I've got an app in which the user taps a key to the beat of a music to mark out measures. If a song has a tempo of 120, for example (500ms / beat), the human-entered values might look like this:
$$u = [507, 989, 1549, 2005, 2525, 2952, 3420, 3978]$$
I'm trying to normalize these sets to the closest equal interval to the real beat--but of course, we don't know the real beat. I could average them, but I cannot assume that the error is evenly distributed on either side of the perfect value. (People are more likely to be a little late). So my idea is to find the interval $T$ that minimizes the difference between the guessed value and the entered value, like so:
$$\sum_{i=1}^{N} (|u_i - T * i|)$$
Is this the right approach? And if so, is there a better way than starting with the average and adding or subtracting to it bit by bit until I get the minimum value?
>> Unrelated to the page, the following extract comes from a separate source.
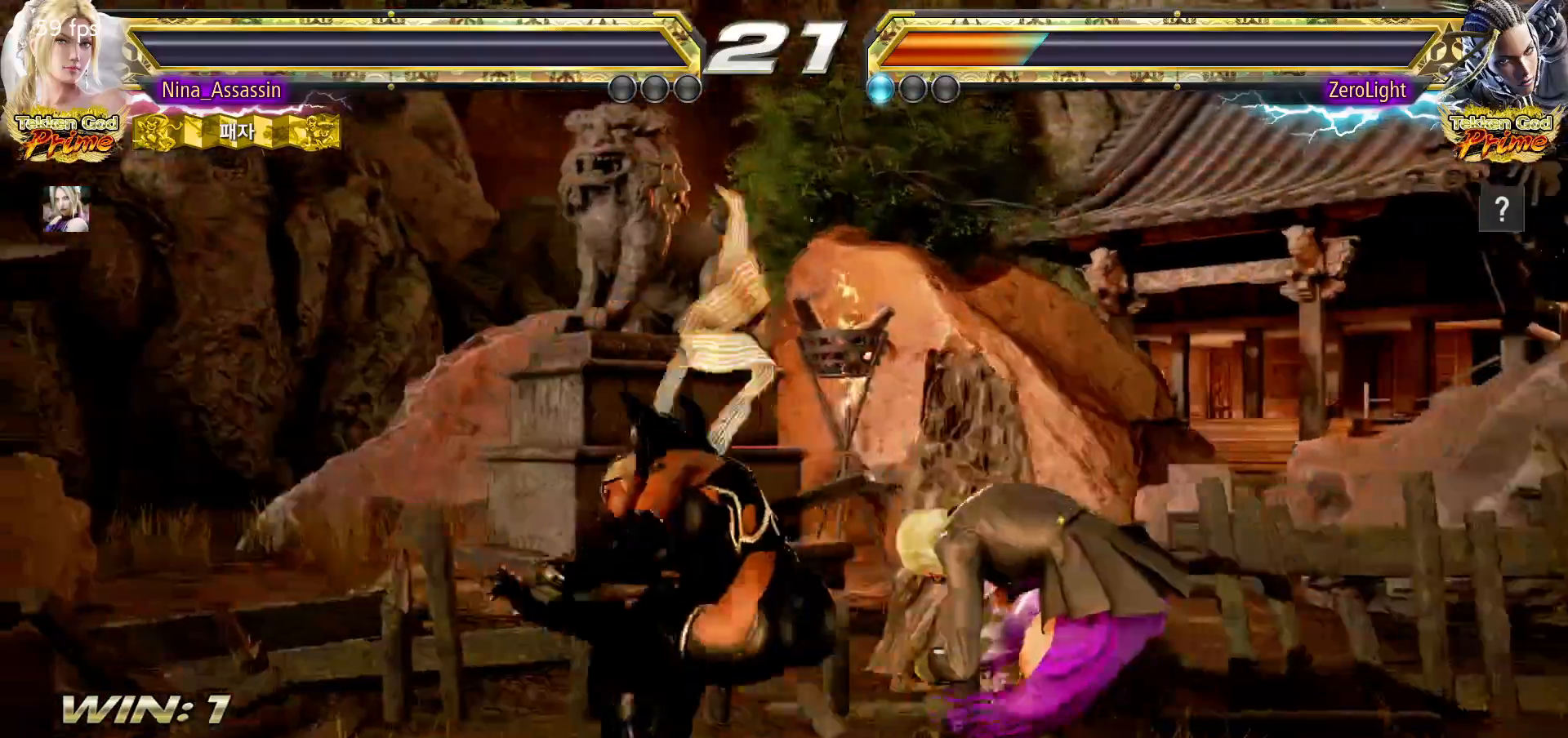
Gameplay with a controller (arcade stick); each line is a JSON object with the inputs held at the frame after it. "events" lists button and stick changes between this image and that frame as [ms after this image, input, new state], when the widget could be followed in between. Not read: L3 R3.
{"buttons": [], "left_stick": "center", "events": []}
How about just taking the time from the first to the last and dividing by the number of beats less one? You are assuming the error is not too different at the start and the end, and it gets divided by the number of beats. So in this case we would guess the tempo is $\frac {3978-507}7\approx 496$ msec/beat. You don't really care if the error is equally distributed on each side. If the person is consistently 100 msec late, you will still get the beat exactly right. You care that there is not a consistent change from the first beat to the last. Maybe you should ignore the first couple beats because the person could be systematically later until it gets going.